L'étude souligne également l'impact potentiel du changement climatique. Les eaux de surface se réchauffent, ce qui pourrait affecter la survie des larves en migration. « Si la température de surface augmente de 2 °C, le taux de survie des larves pourrait chuter de 30 %, menaçant la connectivité des populations abyssales », prévient le Dr. Leclerc.

Des méthodes innovantes

Pour réaliser ces observations, les chercheurs ont utilisé des filets à plancton robotisés et des séquenceurs ADN portables. L'analyse génétique a permis d'identifier les larves jusqu'à l'espèce, révélant une diversité insoupçonnée. Sur les 150 espèces de mollusques abyssaux recensées dans la zone d'étude, 45 ont été retrouvées sous forme larvaire en surface.

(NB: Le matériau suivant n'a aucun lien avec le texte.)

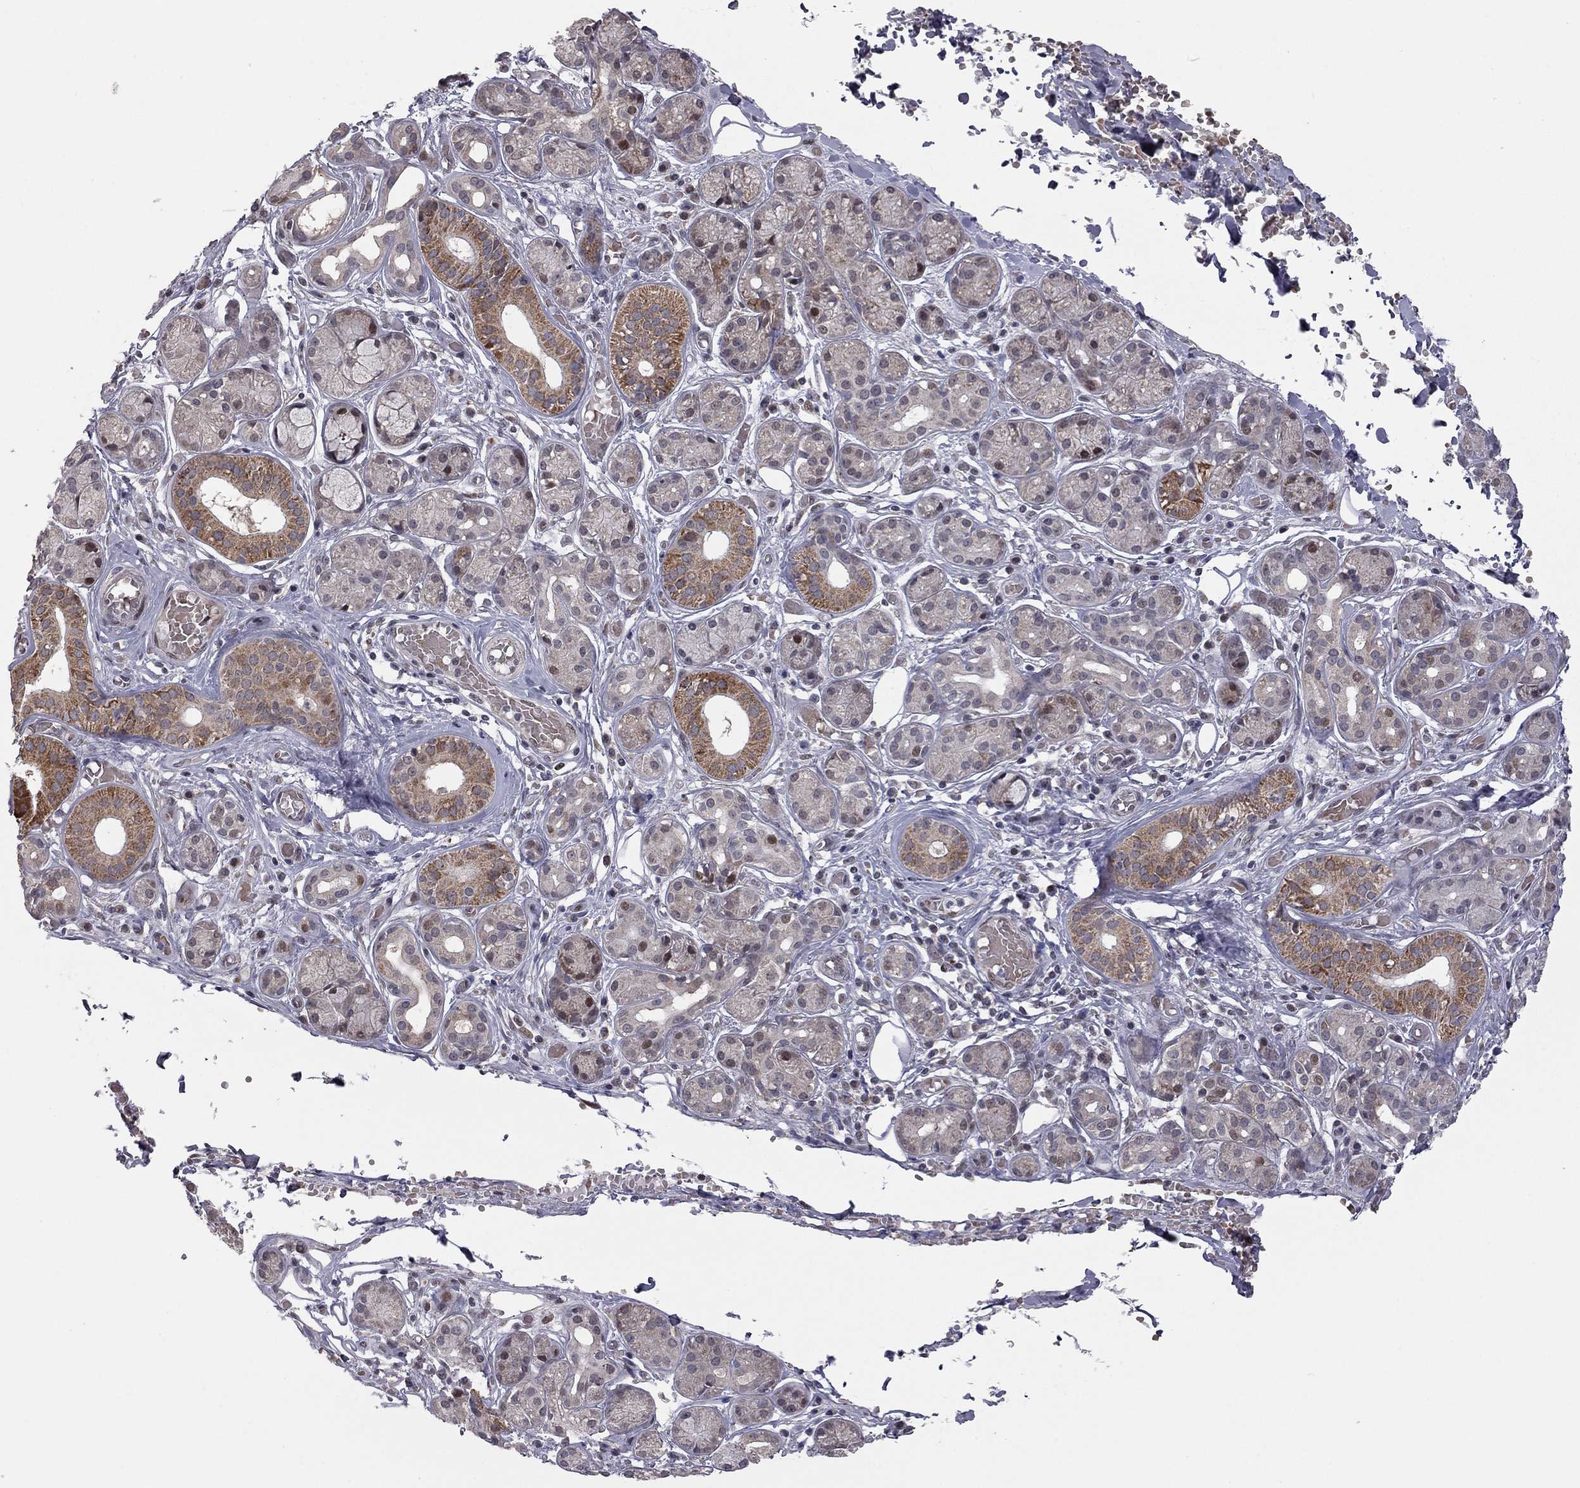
{"staining": {"intensity": "strong", "quantity": "25%-75%", "location": "cytoplasmic/membranous"}, "tissue": "salivary gland", "cell_type": "Glandular cells", "image_type": "normal", "snomed": [{"axis": "morphology", "description": "Normal tissue, NOS"}, {"axis": "topography", "description": "Salivary gland"}, {"axis": "topography", "description": "Peripheral nerve tissue"}], "caption": "Salivary gland stained with DAB immunohistochemistry reveals high levels of strong cytoplasmic/membranous positivity in about 25%-75% of glandular cells.", "gene": "MC3R", "patient": {"sex": "male", "age": 71}}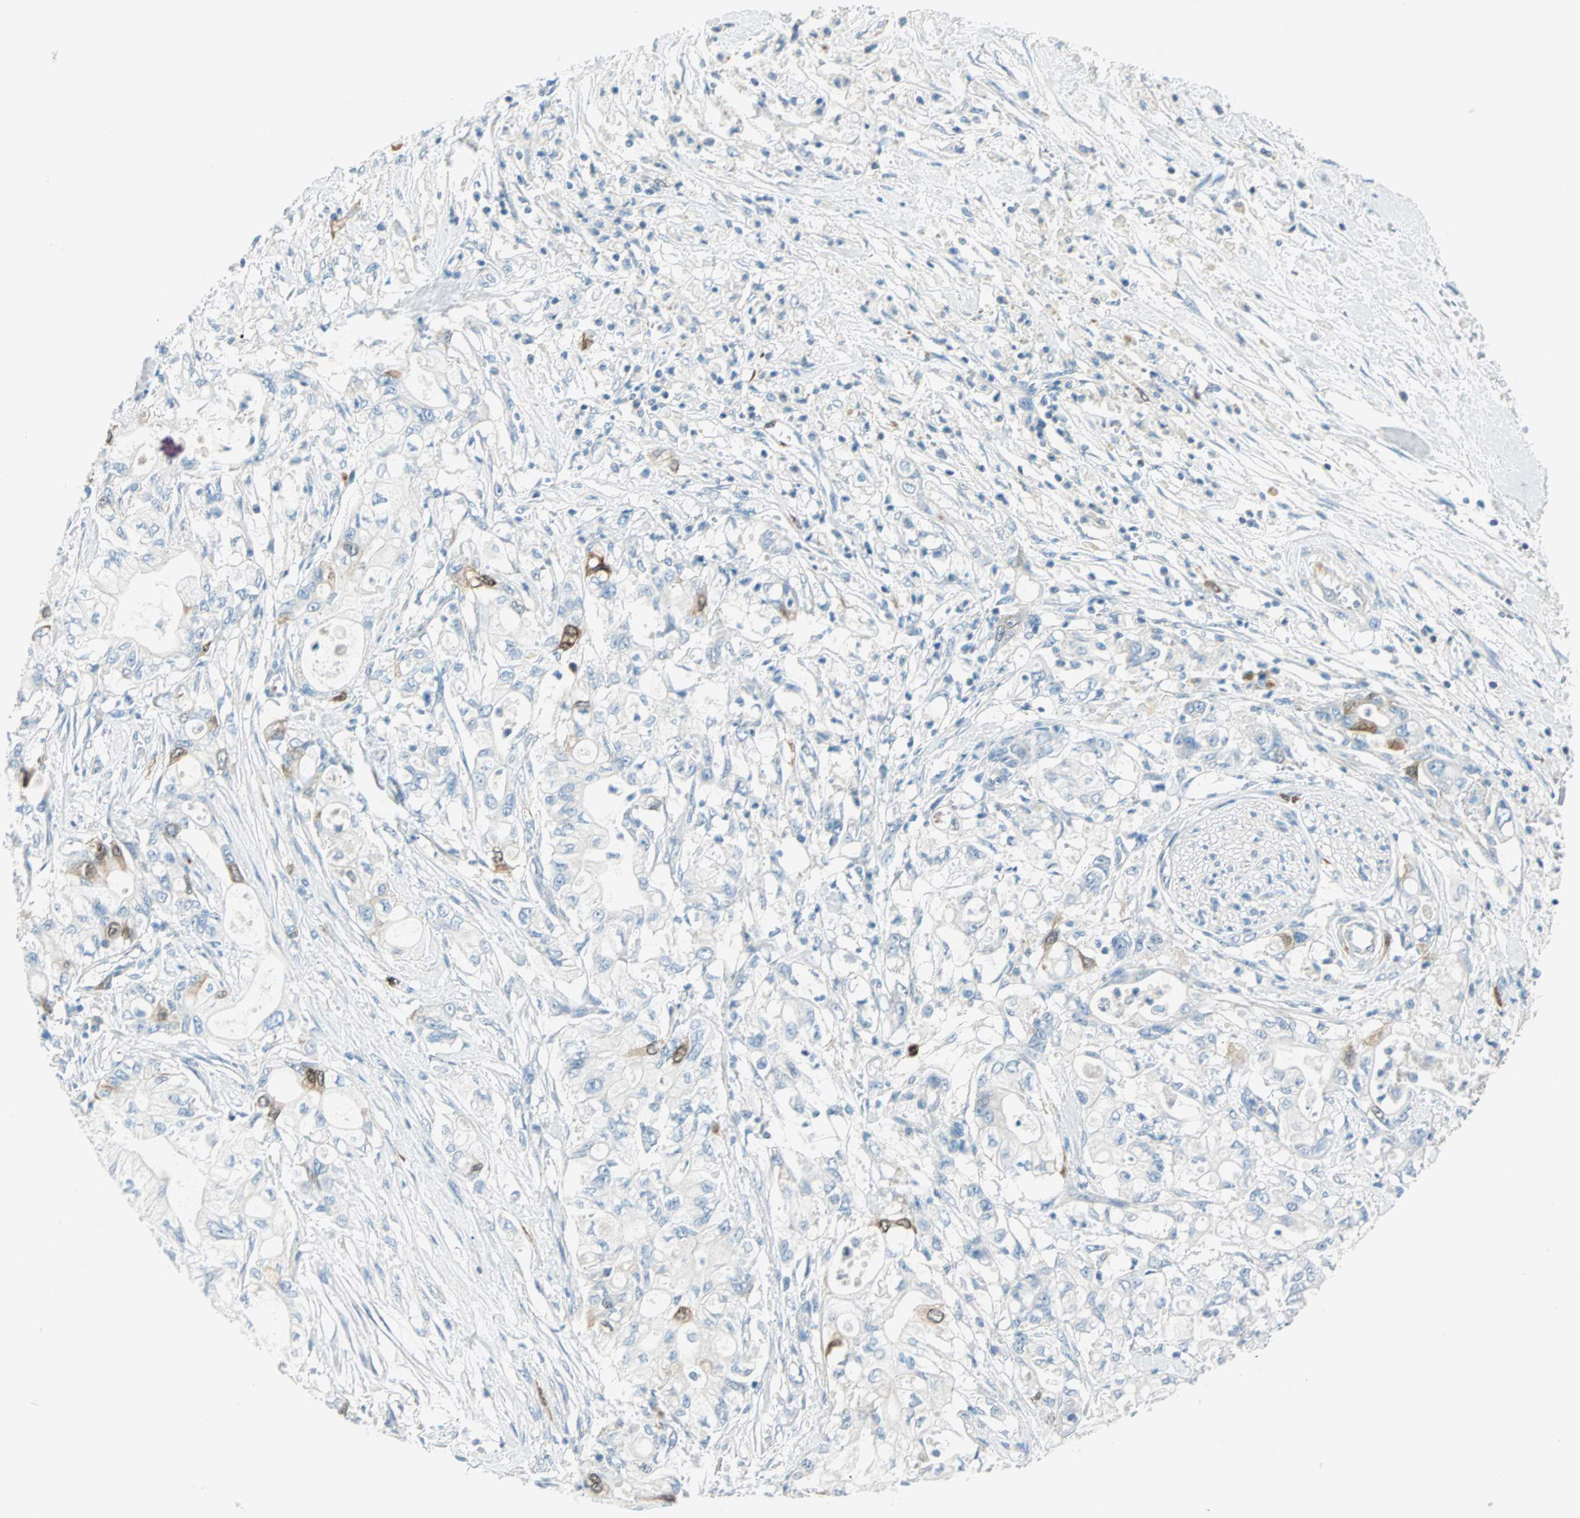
{"staining": {"intensity": "weak", "quantity": "<25%", "location": "cytoplasmic/membranous"}, "tissue": "pancreatic cancer", "cell_type": "Tumor cells", "image_type": "cancer", "snomed": [{"axis": "morphology", "description": "Adenocarcinoma, NOS"}, {"axis": "topography", "description": "Pancreas"}], "caption": "There is no significant staining in tumor cells of adenocarcinoma (pancreatic).", "gene": "PTTG1", "patient": {"sex": "male", "age": 79}}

Cette recherche ouvre la voie à de nouvelles études sur les migrations verticales d'autres organismes abyssaux, comme les crustacés ou les poissons. Les scientifiques espèrent mieux comprendre les mécanismes qui permettent à ces larves de résister aux conditions extrêmes.

En conclusion, le périple des larves de mollusques abyssaux vers la surface est une découverte qui bouleverse notre vision des océans. Il démontre que les frontières entre les écosystèmes marins sont plus perméables qu'on ne le croyait, et que la vie dans les abysses est étroitement liée à celle des eaux de surface.